Wealth tax-war! [capital gains tax] [right direction]

Q:Can anyone help clarify this issue or point me in the of where to get advice?
In October 2005 I bought a house with my partner and rented out my home that I'd been living in for 5 years. During the 5 years I'd lived there, it had doubled in value and now I'm worried that unless I sell it next year (ie-within 36 months of moving out) I will have to pay on all of the equity. Even if I only pay CGT on the amount it's gone up while I've been renting it out it could still be a fair chunk as it's gone up about 10% during that time.

I'm really struggling to know what to do as if I sell it before mid December there's also a large redemption penalty to pay on the mortgage but the current tennant has said they will be leaving in around 4-6 weeks. Do I re-let it and face having to give new tennants notice after their initial 6 months contract is up to avoid CGT that may be payable? Or do I put it on the market now and pay the redemption charge? Why do they make it so complicated!!! Any thoughts much appreciated.


A:Thanks both for your advice, it's clarified it for me and now seems a lot less daunting than it did yesterday!

A:Sorry should add that this is my understanding of cgt on a property you lived in and then chose to let out. Its based upon what I read on HMRC website last year. I'm not a tax expert and may have miss understood the HMRC guidance.

A:I don't think you need to worry yet, but you should do the maths and consider selling while there will still be no CGT to pay on it.

Here's the basic sum

the price you paid for the property = A
what it would sell for = B
total number of month ownership = C
Number of months lived in as PPR (Principal primary residence) = D
Number of months PPR exemption (or what ever its called) = 36
letting CGT relief = £40,000

So B-A = total gain (E)

E / C = monthly gain (F)

Chargable gain pre relief (G) = F * (C-D-36)

Chargeable gain – relief = G – 40,000. If this is greater than 0 then you have a CGT liability. However you might be able to apply taper relief to this (not sure as the ppr and letting relief is quite generous and it might be instead of taper relief) and you can apply your own personal cgt allowance so until G is greater than 50k you needn't worry (assuming the law remains the same regarding reliefs etc.)

hope this helps

Should you marry your partner you can also look at gifting them half the house just prior to sale to make use of their personal cgt allowance too.

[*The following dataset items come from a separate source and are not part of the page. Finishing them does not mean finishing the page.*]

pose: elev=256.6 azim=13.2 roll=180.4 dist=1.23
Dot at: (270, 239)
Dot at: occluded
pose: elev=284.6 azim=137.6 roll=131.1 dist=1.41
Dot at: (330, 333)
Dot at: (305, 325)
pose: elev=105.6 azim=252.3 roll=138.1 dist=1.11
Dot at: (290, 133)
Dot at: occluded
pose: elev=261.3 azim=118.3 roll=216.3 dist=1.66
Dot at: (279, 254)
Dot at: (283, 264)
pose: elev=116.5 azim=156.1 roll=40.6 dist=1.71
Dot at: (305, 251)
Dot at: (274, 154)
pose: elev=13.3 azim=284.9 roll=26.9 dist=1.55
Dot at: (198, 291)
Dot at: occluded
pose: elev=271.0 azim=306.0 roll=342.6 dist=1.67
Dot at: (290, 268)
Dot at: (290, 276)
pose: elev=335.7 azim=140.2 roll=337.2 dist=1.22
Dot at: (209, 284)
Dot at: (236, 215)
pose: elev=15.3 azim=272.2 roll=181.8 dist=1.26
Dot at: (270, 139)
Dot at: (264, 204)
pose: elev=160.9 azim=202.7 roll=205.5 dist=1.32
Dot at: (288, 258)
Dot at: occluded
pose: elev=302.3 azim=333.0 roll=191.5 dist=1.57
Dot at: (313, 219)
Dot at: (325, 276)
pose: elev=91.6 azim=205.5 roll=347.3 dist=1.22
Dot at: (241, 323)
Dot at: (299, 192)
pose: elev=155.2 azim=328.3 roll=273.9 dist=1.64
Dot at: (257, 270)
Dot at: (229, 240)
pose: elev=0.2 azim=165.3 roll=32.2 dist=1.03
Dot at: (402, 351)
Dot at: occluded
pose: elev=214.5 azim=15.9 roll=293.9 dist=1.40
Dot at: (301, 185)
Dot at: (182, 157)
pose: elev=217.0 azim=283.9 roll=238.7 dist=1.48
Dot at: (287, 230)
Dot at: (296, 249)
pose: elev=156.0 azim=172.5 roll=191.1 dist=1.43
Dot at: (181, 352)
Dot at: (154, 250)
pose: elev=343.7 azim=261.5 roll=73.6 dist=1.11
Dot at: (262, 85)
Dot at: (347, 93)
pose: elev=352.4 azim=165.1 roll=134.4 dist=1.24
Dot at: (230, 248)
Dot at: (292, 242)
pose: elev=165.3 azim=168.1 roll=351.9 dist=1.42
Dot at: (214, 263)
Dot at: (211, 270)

A:CGT is worked out on the increase in value between buying and selling – "chargeable gain". You can discount the time it was your principle private residence [PPR] and, so long as it was your PPR at some stage, the last 3 years when working out CGT, also buying, selling and capital works costs [improvements rather than repairs], taper relief and your personal CGT allowance.
Some rough and ready round figures. Say after buying and selling costs you made £100K after owning for a total of 10 years you'd be able to discount 8/10ths [5yrs living there + last 3] which straight away reduces your taxable gain to £20K.
Taper relief is 5%pa after 3 yrs so the figure is discounted by another 35/40% down to about £13K when you can use your £9.2K personal CGT allowance [assuming you've not sold any other goodies that tax year] meaning your taxable gain will be just under £4K and you'll pay tax on it at 20 or 40% depending on your current tax rate.
CGT does have a lot of reliefs but your best bet would be to employ an accountant – they'll probably save you more than their fees in advising you when is best to sell and doing the return for you when you do.